After a timeout, Ravens offensive coordinator Todd Monken called on Jackson to complete what was, in both the micro and macro sense, a low-percentage play: the goal-line fade. Last season, according to Sports Info Solutions, quarterbacks at the 5-yard line or closer completed just 16 of 52 fades and back-shoulder fades (30.8%).
Monken’s matchup wasn’t especially favorable, either. Jackson was looking for wide receiver Odell Beckham Jr., who’d briefly left the game earlier with an undisclosed injury and had been limited in practice all week by an ankle injury. Guarding Beckham was rookie cornerback Joey Porter Jr., who’s 3 inches taller than the 5-foot-11 Beckham and has longer arms as well.
If Jackson’s interception looked like something of a ‘tweener throw — not quite a fade to the back pylon, not quite a back-shoulder fade away from Porter, either— his inexperience might’ve had something to do with it. According to SIS, Jackson had never thrown a fade inside the 10 over his career until Sunday. Now it might be a while until his next one, too.
Beating the blitz
The Steelers expected to see “Cover 0″ looks from the Ravens. Through four weeks, Mike Macdonald’s defense had used the coverage — no safety help, man-to-man coverage across the board, blitzes from everywhere else — 20 times, second most in the NFL, according to NGS. Not even Don “Wink” Martindale’s New York Giants had been that aggressive.
For the most part, the pressure had worked. Opposing quarterbacks entering Sunday were 12-for-20 for 84 yards and two touchdowns against the Ravens’ Cover 0 plays. They’d also taken four sacks and averaged a miserable minus-0.55 EPA per drop-back.
For most of Sunday, Macdonald kept his aggressiveness in check. It wasn’t until the Steelers, trailing 10-8 with 1:23 remaining in the fourth quarter, lined up for a second-and-9 at the Ravens’ 41 that he called for a Cover 0 pressure. The Ravens moved their safeties into the box, showed a presnap blitz look, then sent six pass rushers after Pickett, with safety Kyle Hamilton and inside linebacker Roquan Smith hanging back, seemingly to cover any potential chip-and-release routes.

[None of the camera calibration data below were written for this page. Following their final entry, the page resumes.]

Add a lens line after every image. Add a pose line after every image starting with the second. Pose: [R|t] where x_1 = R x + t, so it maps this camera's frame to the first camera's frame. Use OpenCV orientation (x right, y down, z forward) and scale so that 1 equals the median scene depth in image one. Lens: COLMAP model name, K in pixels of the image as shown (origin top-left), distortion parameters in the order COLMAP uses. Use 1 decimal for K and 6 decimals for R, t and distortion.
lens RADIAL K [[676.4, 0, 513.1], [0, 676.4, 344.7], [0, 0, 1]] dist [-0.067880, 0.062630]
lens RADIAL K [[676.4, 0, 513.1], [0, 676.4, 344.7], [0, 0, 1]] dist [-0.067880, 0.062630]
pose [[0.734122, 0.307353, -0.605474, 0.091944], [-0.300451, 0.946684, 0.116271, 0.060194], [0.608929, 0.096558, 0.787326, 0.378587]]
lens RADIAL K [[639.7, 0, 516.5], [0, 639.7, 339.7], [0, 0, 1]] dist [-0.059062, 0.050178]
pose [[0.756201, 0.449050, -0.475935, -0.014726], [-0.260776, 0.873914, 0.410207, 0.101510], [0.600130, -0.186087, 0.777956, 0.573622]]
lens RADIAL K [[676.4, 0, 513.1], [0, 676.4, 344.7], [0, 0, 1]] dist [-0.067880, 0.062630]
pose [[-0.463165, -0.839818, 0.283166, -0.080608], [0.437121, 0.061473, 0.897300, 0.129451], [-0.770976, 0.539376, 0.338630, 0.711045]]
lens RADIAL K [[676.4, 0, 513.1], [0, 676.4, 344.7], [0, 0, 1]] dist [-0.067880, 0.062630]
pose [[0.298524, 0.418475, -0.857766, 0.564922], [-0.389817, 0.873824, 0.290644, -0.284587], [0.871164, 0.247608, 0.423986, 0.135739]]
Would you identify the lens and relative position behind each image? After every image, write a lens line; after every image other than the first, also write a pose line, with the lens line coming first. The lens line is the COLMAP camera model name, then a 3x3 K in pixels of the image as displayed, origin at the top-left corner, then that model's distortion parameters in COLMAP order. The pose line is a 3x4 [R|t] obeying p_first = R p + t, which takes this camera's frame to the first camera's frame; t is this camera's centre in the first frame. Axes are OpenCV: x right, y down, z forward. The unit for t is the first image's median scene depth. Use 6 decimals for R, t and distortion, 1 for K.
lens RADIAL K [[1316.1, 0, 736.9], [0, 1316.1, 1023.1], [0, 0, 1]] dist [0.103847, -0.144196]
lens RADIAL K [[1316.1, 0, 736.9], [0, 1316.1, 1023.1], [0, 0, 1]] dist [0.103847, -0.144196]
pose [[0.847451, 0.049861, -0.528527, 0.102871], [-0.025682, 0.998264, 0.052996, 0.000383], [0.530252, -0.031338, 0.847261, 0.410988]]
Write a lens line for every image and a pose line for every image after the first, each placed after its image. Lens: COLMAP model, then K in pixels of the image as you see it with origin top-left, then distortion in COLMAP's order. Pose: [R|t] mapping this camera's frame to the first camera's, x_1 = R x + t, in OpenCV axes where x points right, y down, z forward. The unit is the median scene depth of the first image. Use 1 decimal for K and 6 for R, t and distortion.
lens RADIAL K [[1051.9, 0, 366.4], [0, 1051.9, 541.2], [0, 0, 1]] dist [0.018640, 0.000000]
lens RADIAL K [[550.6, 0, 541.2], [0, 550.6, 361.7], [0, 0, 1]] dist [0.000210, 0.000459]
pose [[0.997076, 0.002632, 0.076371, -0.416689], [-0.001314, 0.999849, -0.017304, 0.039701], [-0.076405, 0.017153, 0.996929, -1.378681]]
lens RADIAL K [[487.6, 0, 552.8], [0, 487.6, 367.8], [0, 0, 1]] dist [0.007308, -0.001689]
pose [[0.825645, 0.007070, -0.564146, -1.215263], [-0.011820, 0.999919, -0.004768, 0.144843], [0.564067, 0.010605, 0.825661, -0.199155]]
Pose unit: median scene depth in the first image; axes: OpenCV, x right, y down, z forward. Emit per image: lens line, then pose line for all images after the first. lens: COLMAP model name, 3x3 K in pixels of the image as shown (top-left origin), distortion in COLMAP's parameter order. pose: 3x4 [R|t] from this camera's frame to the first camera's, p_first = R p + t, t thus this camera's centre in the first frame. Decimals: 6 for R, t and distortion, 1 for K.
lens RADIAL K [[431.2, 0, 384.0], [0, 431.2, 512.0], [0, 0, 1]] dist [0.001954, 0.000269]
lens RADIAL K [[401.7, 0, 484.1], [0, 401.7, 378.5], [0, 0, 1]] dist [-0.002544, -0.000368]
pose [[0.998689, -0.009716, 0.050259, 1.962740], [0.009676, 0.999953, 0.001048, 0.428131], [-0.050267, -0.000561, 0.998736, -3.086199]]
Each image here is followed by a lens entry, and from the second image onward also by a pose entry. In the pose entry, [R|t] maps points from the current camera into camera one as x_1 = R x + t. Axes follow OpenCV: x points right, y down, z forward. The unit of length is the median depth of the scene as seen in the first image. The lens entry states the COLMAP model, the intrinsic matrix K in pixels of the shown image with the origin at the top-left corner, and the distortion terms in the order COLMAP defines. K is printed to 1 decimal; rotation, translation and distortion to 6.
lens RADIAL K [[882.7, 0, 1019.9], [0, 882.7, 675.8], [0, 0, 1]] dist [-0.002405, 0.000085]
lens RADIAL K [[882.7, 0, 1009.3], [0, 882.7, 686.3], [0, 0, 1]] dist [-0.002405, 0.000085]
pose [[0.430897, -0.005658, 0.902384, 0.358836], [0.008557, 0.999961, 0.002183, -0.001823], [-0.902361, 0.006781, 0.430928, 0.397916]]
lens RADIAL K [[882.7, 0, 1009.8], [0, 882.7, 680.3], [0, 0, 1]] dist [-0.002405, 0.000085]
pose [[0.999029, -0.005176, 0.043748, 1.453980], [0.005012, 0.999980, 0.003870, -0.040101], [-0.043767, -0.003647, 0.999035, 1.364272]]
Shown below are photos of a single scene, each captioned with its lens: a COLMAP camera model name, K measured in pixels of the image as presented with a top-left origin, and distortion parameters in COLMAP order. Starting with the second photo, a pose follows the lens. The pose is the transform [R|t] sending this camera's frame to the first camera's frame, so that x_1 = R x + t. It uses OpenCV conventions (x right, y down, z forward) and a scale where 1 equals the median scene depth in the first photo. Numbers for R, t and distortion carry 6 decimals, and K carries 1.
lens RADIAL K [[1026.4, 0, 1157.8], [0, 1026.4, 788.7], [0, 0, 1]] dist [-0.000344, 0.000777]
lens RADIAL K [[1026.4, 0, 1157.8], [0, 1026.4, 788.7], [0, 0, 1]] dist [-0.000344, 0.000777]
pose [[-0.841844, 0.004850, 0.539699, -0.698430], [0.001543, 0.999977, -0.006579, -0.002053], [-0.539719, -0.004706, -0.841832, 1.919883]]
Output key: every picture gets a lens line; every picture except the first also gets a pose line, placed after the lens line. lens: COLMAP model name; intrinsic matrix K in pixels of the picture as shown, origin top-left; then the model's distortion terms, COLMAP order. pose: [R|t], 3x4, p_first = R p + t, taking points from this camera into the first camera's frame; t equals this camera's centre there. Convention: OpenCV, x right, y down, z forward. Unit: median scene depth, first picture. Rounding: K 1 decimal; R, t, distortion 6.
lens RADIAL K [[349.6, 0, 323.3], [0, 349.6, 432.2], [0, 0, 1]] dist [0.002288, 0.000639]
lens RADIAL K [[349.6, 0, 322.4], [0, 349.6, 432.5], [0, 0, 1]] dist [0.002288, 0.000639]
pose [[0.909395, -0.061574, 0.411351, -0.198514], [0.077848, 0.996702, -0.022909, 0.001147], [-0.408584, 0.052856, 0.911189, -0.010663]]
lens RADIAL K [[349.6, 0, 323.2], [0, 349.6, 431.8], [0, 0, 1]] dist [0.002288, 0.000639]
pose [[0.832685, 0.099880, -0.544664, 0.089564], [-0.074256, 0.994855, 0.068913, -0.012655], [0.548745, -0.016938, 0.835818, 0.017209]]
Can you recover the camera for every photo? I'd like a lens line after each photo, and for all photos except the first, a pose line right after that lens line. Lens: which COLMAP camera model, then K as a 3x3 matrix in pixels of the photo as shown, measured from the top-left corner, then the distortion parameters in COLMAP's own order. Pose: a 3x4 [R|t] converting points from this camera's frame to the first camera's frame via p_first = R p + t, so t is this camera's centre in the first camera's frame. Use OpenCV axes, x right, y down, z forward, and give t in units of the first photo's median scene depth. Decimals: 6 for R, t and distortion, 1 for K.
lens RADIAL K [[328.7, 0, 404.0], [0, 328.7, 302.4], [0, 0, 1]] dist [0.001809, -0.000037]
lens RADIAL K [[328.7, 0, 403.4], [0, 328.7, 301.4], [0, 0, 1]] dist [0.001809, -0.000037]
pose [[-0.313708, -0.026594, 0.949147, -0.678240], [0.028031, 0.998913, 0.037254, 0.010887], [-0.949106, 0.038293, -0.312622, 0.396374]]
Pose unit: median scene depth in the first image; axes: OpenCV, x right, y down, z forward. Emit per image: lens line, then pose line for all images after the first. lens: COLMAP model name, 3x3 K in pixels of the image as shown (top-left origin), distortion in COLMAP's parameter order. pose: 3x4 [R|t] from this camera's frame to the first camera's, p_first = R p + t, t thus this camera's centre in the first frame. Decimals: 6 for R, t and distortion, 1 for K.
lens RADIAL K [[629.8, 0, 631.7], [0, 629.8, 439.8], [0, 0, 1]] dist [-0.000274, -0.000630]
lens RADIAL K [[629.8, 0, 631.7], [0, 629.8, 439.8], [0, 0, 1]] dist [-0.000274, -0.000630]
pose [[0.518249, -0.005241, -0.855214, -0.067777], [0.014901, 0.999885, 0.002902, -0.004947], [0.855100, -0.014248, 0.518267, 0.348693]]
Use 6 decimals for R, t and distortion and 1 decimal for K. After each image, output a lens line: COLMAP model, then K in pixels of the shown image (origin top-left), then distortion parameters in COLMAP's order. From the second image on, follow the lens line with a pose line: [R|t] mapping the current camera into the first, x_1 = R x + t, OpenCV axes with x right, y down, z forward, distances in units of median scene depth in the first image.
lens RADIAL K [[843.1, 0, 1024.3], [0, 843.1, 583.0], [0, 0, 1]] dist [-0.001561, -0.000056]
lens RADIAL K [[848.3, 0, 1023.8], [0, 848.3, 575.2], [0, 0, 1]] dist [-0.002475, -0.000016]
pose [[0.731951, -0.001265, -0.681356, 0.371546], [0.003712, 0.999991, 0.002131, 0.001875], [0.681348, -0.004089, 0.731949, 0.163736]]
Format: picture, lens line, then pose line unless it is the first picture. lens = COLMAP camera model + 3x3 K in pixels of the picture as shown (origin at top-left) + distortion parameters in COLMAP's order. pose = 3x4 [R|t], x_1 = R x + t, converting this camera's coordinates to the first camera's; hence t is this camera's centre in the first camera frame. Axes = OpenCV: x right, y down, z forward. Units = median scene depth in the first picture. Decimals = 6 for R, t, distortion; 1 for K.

“We were kind of preparing for it all week,” quarterback Kenny Pickett said. “In bigger moments, they’ll go ‘0,’ and we got the protection right.”
The Ravens’ blitz never got home. Pickett didn’t need long to collect the shotgun snap, take a three-stop drop, hitch and deliver a pinpoint pass down the right sideline to wide receiver George Pickens for a go-ahead 41-yard touchdown.
“I’m always a little bit surprised when it’s just a one-on-one matchup, no safety over the top,” said Pickens, who finished with six catches for 130 yards.
“You kind of get beat sometimes when you blitz the house, and that was one of those times,” said cornerback Marlon Humphrey, whom Pickens beat in coverage. “You obviously don’t want to be on the end of the game-winner, but it happens at the corner position.”